When applying for a loan, small business owners and loan officers trade hundreds of pieces of paper, and dozens of numbers and ratios are crunched. I would like to suggest five subjective elements of the process that often get overlooked, and which, in my opinion, are critical elements of a successful company.
Would, and have, the entrepreneur lend themselves the money?
In our work at MultiFunding, one of the first questions we ask an entrepreneur is “would you lend yourself this money and are you willing to bet your house?” If there is a moment of hesitation, it’s time to dig and understand why. Sometimes, it’s a sign of a business in trouble. Other times it’s an indication of a plan that has not been properly thought out. Or perhaps it’s an indication of an entrepreneur who doesn’t believe in himself and/or doesn’t have the backing of hi family.

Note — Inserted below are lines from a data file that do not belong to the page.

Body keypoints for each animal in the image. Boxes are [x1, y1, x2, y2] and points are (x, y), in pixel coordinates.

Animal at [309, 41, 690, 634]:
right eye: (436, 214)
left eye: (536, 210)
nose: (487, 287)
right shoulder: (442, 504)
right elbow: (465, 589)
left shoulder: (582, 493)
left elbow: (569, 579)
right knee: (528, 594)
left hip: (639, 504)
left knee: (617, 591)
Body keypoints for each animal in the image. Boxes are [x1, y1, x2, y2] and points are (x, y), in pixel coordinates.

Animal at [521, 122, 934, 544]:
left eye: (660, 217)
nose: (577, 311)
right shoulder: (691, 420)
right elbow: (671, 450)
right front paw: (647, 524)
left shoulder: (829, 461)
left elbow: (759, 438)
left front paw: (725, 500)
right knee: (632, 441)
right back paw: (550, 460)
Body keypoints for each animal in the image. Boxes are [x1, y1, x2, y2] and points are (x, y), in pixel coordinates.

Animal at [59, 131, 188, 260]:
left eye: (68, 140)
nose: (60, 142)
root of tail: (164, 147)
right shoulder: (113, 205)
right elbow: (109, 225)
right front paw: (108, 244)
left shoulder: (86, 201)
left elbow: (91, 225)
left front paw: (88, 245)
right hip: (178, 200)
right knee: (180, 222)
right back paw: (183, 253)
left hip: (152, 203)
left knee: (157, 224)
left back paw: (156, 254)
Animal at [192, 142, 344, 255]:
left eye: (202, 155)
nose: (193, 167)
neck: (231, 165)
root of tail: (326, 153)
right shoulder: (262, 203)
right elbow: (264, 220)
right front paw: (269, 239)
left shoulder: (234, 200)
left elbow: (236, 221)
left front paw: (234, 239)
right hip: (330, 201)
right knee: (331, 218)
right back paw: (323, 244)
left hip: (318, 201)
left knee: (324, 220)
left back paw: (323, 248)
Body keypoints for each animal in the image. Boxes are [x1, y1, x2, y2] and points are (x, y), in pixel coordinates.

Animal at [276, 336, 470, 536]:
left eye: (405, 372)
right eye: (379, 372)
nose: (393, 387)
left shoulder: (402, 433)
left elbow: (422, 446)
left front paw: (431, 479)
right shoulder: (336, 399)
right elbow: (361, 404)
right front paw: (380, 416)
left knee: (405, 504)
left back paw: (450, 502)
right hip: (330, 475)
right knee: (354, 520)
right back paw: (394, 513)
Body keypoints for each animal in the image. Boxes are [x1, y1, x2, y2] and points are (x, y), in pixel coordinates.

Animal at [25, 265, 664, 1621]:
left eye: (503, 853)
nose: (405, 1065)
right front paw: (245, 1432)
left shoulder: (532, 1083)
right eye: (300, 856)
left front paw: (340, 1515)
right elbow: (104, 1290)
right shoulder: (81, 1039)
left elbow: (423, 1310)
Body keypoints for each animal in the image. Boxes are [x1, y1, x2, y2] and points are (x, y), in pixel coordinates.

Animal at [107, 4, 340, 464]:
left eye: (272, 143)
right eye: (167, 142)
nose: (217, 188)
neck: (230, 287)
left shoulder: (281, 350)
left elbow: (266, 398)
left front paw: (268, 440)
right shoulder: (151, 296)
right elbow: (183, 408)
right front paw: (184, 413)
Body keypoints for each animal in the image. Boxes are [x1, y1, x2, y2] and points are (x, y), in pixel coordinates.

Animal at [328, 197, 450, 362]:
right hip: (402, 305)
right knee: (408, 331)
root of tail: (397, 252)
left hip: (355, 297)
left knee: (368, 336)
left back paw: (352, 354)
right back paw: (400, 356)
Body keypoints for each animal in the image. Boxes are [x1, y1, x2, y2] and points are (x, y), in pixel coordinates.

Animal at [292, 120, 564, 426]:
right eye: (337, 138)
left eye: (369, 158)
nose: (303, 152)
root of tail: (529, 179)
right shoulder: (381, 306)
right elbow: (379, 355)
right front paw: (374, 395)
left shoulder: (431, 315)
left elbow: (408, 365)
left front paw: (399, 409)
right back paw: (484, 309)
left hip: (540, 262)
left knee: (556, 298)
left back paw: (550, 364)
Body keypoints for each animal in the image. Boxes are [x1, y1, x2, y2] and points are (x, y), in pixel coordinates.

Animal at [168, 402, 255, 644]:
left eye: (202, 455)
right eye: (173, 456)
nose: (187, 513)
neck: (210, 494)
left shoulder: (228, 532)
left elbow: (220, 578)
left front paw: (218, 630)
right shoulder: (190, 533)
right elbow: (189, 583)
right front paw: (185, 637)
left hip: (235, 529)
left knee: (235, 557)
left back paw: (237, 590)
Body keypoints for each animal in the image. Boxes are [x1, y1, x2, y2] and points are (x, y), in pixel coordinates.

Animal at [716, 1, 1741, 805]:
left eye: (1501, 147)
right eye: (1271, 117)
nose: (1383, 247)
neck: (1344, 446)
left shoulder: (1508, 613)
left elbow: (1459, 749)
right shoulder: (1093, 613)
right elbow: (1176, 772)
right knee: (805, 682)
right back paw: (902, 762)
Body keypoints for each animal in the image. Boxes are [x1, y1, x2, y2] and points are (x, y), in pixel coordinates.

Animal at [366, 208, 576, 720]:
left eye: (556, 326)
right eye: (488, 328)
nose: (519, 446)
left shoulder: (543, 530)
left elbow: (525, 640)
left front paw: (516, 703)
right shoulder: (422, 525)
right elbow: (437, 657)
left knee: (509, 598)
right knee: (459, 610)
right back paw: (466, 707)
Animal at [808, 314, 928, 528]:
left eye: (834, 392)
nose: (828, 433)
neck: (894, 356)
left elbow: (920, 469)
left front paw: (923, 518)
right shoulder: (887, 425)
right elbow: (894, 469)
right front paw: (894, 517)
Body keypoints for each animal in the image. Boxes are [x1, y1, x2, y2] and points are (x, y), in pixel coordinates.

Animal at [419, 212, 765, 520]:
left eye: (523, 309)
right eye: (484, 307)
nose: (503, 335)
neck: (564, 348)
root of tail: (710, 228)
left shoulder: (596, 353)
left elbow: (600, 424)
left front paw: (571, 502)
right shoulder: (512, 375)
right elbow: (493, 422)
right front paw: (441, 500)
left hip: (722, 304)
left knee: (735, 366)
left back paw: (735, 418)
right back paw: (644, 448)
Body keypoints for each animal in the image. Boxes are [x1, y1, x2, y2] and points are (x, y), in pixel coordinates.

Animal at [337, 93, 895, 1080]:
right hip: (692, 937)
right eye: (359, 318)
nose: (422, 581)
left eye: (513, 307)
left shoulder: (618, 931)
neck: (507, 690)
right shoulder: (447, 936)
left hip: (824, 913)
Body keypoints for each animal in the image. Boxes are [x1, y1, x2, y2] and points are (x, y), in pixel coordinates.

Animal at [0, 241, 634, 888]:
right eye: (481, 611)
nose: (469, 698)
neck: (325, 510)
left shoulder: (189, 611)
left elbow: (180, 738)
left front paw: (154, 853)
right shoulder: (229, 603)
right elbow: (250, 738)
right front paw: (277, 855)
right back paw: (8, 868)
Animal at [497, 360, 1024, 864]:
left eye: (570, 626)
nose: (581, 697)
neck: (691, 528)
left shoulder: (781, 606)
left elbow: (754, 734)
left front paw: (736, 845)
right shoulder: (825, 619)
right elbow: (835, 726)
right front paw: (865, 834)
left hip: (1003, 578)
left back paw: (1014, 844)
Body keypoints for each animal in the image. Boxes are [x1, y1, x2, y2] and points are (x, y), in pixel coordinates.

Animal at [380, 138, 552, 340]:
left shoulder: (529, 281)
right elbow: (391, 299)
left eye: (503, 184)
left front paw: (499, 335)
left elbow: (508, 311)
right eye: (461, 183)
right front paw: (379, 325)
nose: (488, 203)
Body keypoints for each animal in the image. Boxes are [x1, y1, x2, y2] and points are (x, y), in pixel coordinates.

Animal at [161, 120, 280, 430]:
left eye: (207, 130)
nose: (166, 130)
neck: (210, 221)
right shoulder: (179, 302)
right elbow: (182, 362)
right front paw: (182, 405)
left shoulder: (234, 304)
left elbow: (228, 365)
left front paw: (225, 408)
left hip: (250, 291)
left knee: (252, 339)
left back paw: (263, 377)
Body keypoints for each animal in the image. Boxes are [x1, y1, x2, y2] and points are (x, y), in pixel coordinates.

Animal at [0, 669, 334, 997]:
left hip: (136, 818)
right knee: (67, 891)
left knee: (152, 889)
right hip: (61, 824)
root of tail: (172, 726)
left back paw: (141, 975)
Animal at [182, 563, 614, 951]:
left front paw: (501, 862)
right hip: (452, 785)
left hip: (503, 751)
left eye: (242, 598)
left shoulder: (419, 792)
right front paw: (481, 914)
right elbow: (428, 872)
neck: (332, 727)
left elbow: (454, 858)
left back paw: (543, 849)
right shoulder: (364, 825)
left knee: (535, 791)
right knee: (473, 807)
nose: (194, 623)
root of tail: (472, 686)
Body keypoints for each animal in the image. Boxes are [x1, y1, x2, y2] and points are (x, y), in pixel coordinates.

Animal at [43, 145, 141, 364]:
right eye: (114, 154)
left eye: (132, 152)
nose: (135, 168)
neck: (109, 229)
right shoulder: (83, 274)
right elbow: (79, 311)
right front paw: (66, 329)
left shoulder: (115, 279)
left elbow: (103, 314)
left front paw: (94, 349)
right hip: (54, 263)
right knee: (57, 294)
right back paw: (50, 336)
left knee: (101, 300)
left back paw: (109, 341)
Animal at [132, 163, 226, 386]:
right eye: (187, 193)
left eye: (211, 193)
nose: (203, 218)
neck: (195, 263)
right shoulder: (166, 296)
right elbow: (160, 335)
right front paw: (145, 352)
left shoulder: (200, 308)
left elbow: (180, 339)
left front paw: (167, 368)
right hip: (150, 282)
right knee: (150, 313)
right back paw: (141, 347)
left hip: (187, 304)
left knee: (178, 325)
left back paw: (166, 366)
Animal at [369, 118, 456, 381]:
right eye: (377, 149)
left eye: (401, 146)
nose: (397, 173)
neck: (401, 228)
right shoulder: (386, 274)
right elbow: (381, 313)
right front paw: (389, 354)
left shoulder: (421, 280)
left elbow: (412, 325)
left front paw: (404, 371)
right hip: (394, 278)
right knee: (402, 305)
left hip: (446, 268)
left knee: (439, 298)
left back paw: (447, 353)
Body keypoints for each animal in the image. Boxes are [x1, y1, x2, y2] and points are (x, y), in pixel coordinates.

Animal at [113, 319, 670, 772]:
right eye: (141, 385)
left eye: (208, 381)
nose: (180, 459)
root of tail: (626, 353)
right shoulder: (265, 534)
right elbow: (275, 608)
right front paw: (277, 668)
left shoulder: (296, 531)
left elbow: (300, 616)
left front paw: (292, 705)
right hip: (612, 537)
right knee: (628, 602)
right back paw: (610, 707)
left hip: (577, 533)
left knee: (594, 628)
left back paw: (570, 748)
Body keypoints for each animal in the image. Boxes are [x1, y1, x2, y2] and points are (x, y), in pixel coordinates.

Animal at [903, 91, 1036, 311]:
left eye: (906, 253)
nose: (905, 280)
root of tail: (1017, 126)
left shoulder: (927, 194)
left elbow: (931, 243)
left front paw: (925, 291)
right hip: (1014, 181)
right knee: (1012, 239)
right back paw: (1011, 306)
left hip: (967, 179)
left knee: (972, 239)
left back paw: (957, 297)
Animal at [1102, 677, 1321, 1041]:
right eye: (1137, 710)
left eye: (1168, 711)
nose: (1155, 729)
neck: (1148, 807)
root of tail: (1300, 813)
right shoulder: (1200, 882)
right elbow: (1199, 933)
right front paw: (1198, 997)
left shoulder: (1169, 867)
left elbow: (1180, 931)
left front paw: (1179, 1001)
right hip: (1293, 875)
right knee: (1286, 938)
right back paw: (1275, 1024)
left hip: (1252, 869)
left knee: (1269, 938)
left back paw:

Whatever the reason might be, if you’re an entrepreneur looking for money, it’s really smart to ask the question “would you lend yourself this money.” If the answer is no, be ready to ask yourself why?
Do customers of the business recommend the product or service to their friends?
A critical element of a successful business is happy customers – and we don’t think loan underwriters talk to customers nearly enough as part of their due diligence. It’s fairly simple. If customers love a product or service, and actively tell their friends about it, that’s usually a great sign of a successful business. If customers churn and burn in a business, there is an imminent problem on the horizon. These issues often get forgotten in the underwriting ratios that get crunched.
Are the employees of the company happy, engaged, and committed?
Do the employees of a company love coming to work? Are team members engaged and happy? What is the employee turnover? Would employees jump out of a window to help a company succeed or would they prefer to jump out of a window instead of coming to work? A happy team is a critical element of a successful company, and it is one that usually never comes up in the loan process.
Does the small entrepreneur have a mentor or mentors who they rely on and bounce ideas off of?
Being an entrepreneur is a lonely and frightening adventure. Every good entrepreneur needs and deserves a good mentor. I would love to see loan officers ask to talk to the mentor. How well does the entrepreneur take advice? Does he actively like to bounce ideas around? How flexible and nimble is he in his thinking? These are critical elements in a world that constantly changes.
With a snap of the fingers can the entrepreneur produce a current financial report about their business that they can explain and understand?
Entrepreneurs who run their businesses without understanding the fundamentals of the numbers are like drivers driving around town with their eyes blindfolded. Good, accurate and timely accounting is a critical component of success that should not be overlooked.
I would bet my money on almost any company that met the five criteria above. Your ideas and thoughts are most welcome.